Large vision models based in deep learning architectures have been consistently advancing the state-of-the-art in biometric recognition. However, three weaknesses are commonly reported for such kind of approaches: 1) their extreme demands in terms of learning data; 2) the difficulties in generalising between different domains; and 3) the lack of interpretability/explainability, with biometrics being of particular interest, as it is important to provide evidence able to be used for forensics/legal purposes (e.g., in courts). To the best of our knowledge, this paper describes the first recognition framework/strategy that aims at addressing the three weaknesses simultaneously. At first, it relies exclusively in synthetic samples for learning purposes. Instead of requiring a large amount and variety of samples for each subject, the idea is to exclusively enroll a 3D point cloud per identity. Then, using generative strategies, we synthesize a very large (potentially infinite) number of samples, containing all the desired covariates (poses, clothing, distances, perspectives, lighting, occlusions,...). Upon the synthesizing method used, it is possible to adapt precisely to different kind of domains, which accounts for generalization purposes. Such data are then used to learn a model that performs local registration between image pairs, establishing positive correspondences between body parts that are the key, not only to recognition (according to cardinality and distribution), but also to provide an interpretable description of the response (e.g.: "both samples are from the same person, as they have similar facial shape, hair color and legs thickness").

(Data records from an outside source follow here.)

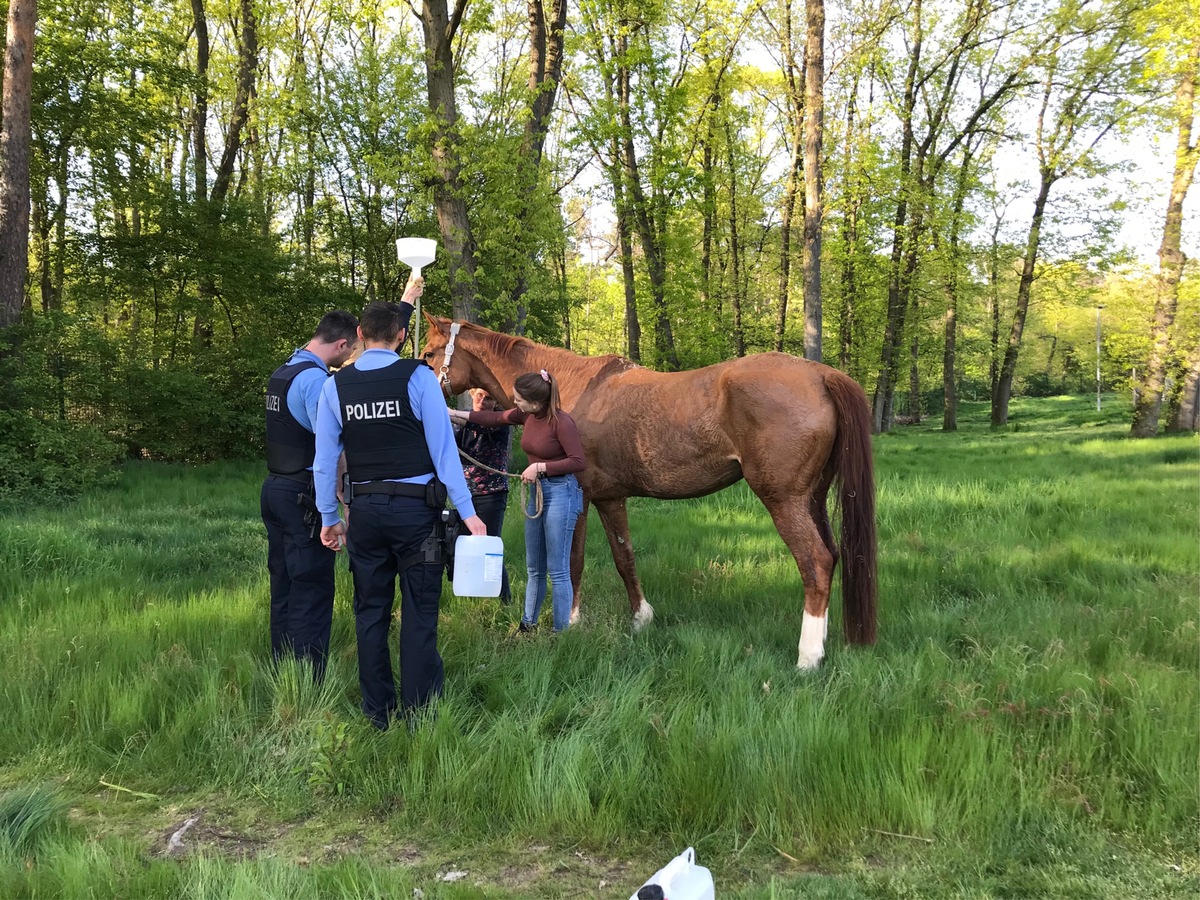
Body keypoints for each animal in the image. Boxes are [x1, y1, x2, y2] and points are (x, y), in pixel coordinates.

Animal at [424, 316, 883, 672]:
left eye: (428, 353)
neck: (571, 388)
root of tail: (821, 375)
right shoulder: (610, 497)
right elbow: (624, 556)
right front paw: (641, 618)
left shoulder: (580, 495)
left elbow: (574, 559)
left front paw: (572, 621)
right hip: (813, 499)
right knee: (832, 555)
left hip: (785, 500)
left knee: (816, 563)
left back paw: (808, 658)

翻译：基于深度学习架构的大型视觉模型持续推动着生物特征识别领域的最新技术水平。然而，此类方法普遍存在三个弱点：1）对学习数据的极端需求；2）跨领域泛化的困难；3）缺乏可解释性/可说明性——这在生物特征识别领域尤为重要，因为需提供可用于法医/法律目的（例如法庭举证）的证据。据我们所知，本文首次提出一种同时解决上述三个弱点的识别框架/策略。首先，该方法完全依赖合成样本进行学习。其核心理念并非为每个主体收集大量多样化的样本，而是仅为每个身份注册一个三维点云。随后，利用生成策略合成数量极大（理论上无穷）的样本，其中包含所有期望的协变量（姿态、衣物、距离、视角、光照、遮挡等）。通过所采用的合成方法，可精确适配不同类型的领域，从而实现泛化能力。此类数据被用于训练模型，该模型执行图像对间的局部配准，建立身体部位间的正对应关系——这些对应关系不仅是识别的关键（根据基数和分布），同时还能提供响应的可解释描述（例如：“两个样本来自同一人，因其面部形状相似、发色相同且腿部粗细一致”）。